En segundo lugar, se establece un cambio del punto de mira de la eva­luación. Desde esta perspectiva, se trata de comprender que la valora­ción de los aprendizajes de los alum­nos deja de ser el objetivo de la acción de evaluar y se convierte antes que otra cosa en una fuente de datos significativos y relevantes para tomar decisiones acerca del proyecto común y de la forma en que se mate­rializa ese proyecto en cada aula con­creta a cargo de un profesor (evalua­ción de la tarea docente).

Al establecer las condiciones del aprendizaje de los alumnos los profe­sores ponen en juego su propia prác­tica docente, sometiéndola a un pro­ceso de conocimiento tanto individual como compartido. Lo cual abarca bastante más que su práctica cotidia­na en el aula. De hecho, al valorar el aprendizaje de los alumnos y elaborar interpretaciones acerca de cómo se ha producido y de la acción del curri­culum se están valorando también las ideologías y los valores que el profe­sor pone en juego en su actividad y que justifican sus decisiones. Se enjui­cian asimismo los propios valores ins­titucionales y el papel que el docente juega en su reforzamiento o en su construcción crítica.

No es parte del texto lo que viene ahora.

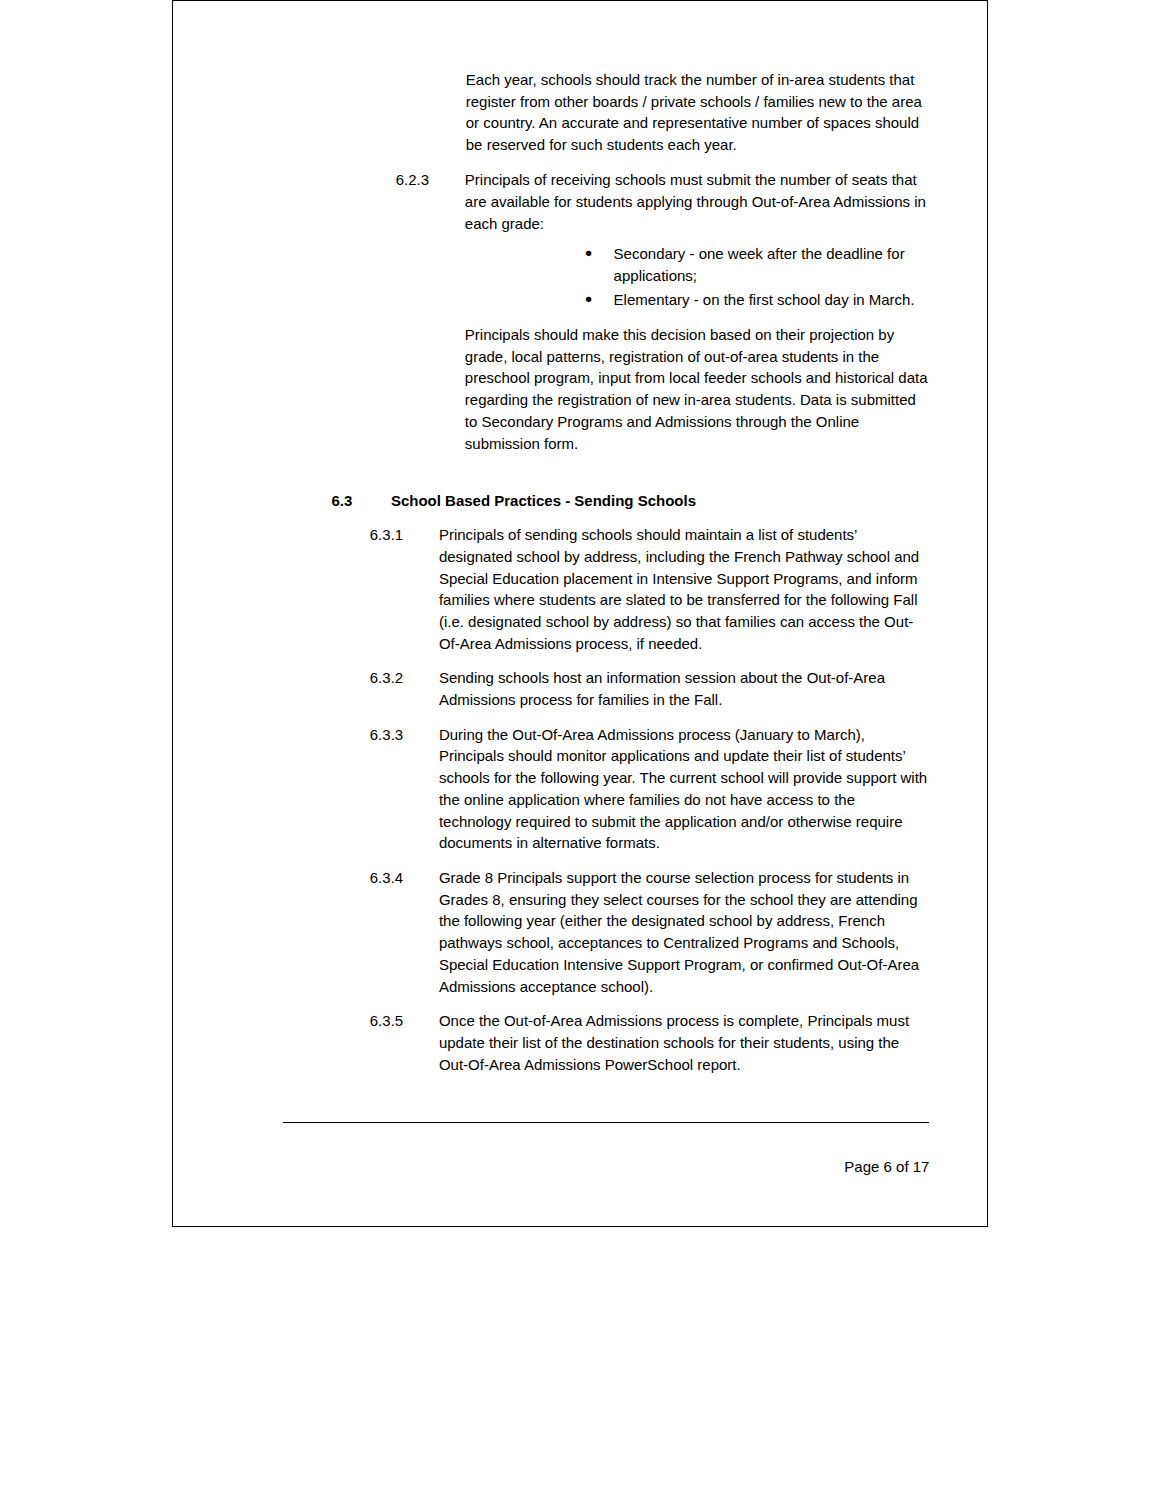Each year, schools should track the number of in-area students that register from other boards / private schools / families new to the area or country. An accurate and representative number of spaces should be reserved for such students each year.
6.2.3
Principals of receiving schools must submit the number of seats that are available for students applying through Out-of-Area Admissions in each grade:
Secondary - one week after the deadline for applications;
Elementary - on the first school day in March.
Principals should make this decision based on their projection by grade, local patterns, registration of out-of-area students in the preschool program, input from local feeder schools and historical data regarding the registration of new in-area students. Data is submitted to Secondary Programs and Admissions through the Online submission form.
6.3
School Based Practices - Sending Schools
6.3.1
Principals of sending schools should maintain a list of students’ designated school by address, including the French Pathway school and Special Education placement in Intensive Support Programs, and inform families where students are slated to be transferred for the following Fall (i.e. designated school by address) so that families can access the Out-Of-Area Admissions process, if needed.
6.3.2
Sending schools host an information session about the Out-of-Area Admissions process for families in the Fall.
6.3.3
During the Out-Of-Area Admissions process (January to March), Principals should monitor applications and update their list of students’ schools for the following year. The current school will provide support with the online application where families do not have access to the technology required to submit the application and/or otherwise require documents in alternative formats.
6.3.4
Grade 8 Principals support the course selection process for students in Grades 8, ensuring they select courses for the school they are attending the following year (either the designated school by address, French pathways school, acceptances to Centralized Programs and Schools, Special Education Intensive Support Program, or confirmed Out-Of-Area Admissions acceptance school).
6.3.5
Once the Out-of-Area Admissions process is complete, Principals must update their list of the destination schools for their students, using the Out-Of-Area Admissions PowerSchool report.
Page 6 of 17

La evaluación se convierte así, y necesariamente, en un instrumento de mejora y de cambio educativo, dentro de las condiciones curricula­res que hemos ido indicando. De hecho, si la evaluación no sirve para modificar nada, si la perspectiva sobre

la enseñanza y el aprendizaje no sufre ningún proceso de cambio, ninguna modificación, si la evaluación no sirve para enseñar aprender... antes que modificarlas por el mero hecho de someterse a supuestas nuevas orien­taciones que no se comprenden, es preferible mantenerse en las prácticas evaluadoras tradicionales, que al menos son capaces de ofrecer seguri­dad a quienes las practican.